Arbitrageurs are traders (typically automated bots) who exploit price discrepancies between venues. When SwapBlok's wETH/wBTC pool trades below the Binance BTC/ETH market price, an arbitrageur buys wETH from the SwapBlok pool and simultaneously sells ETH on Binance, profiting from the gap and in the process restoring the SwapBlok pool price to parity with the market.
Every arbitrage trade pays the full SwapBlok fee schedule: up to 0.20% market fee to the SwapBlok treasury and 0.20% pool taker fee to LPs. Arbitrage bots often generate a significant majority of total DEX volume; they are a primary revenue source, not a problem to be prevented.
11.2 SwapBlok Liquidity Operations
At launch, SwapBlok seeds all pools with initial liquidity from its treasury and operates primary arbitrage and inventory management bots.
Arbitrage bot operation:
- Connects to SB Chain node via WebSocket API (
get_ticker,get_liquidity_pools_by_both_assets) - Monitors all pool prices against external market references (Binance, Coinbase APIs)
- Executes when price gap exceeds fee cost plus minimum profit threshold
- All market fees paid by the bot flow back to SwapBlok as asset issuer (net zero cost)
Inventory management:
- Monitors pool balance ratios; triggers rebalancing when one side falls below a threshold
- Sources imbalanced assets from external centralised exchanges (Binance, Kraken)
- Bridges assets onto SB Chain via sBridge
- Deposits back into pool to restore target ratio
SwapBlok publishes the wallet addresses of its operational bots publicly. All bot trades are on-chain and auditable. This provides complete transparency and eliminates any suggestion that SwapBlok is trading against its users.

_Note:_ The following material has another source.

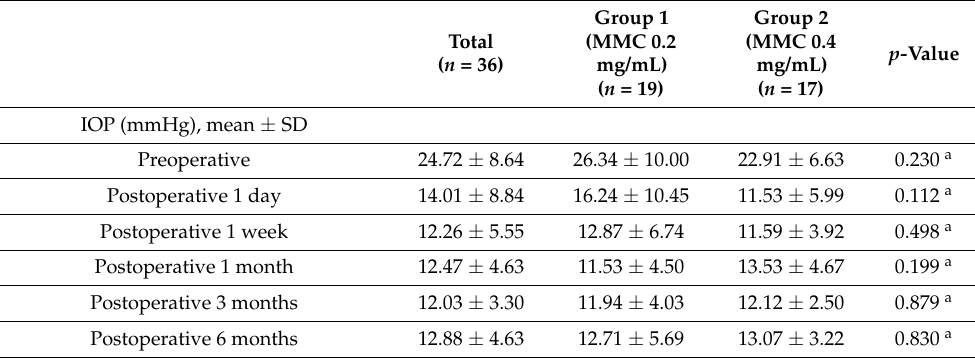
Table 2. Comparison of intraocular pressure and number of glaucoma medications between MMC 0.2 mg/mL group and MMC 0.4 mg/mL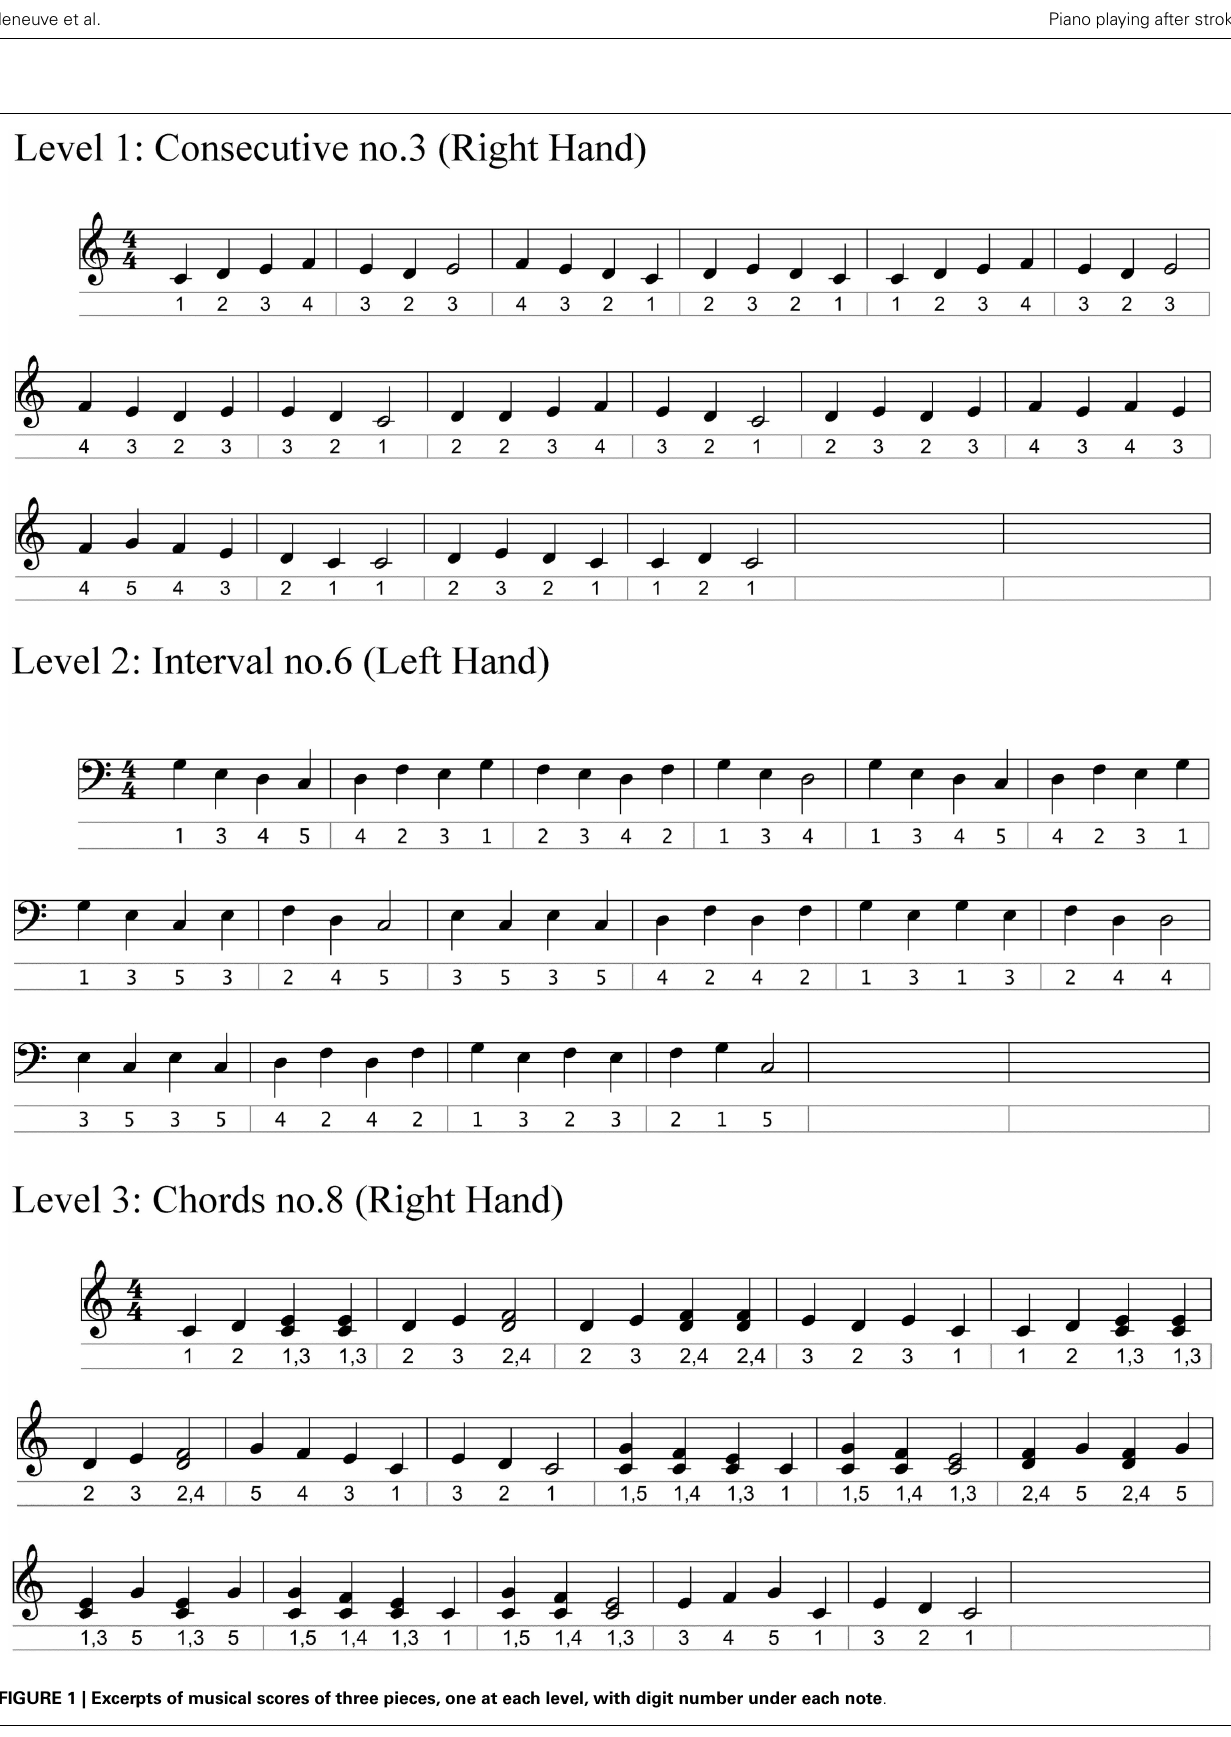
Frontiers in Human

11.3 External Market Maker Integration
SB Chain's public WebSocket API exposes all pool prices, balances, and trade history. External market making firms and arbitrage bots can connect to any public node and access this data with no permission or registration required.
As exchange volume grows, professional market makers will integrate SwapBlok organically; the profit opportunity is self-advertising. SwapBlok's role transitions from sole market maker to one participant among many over the first several months of operation.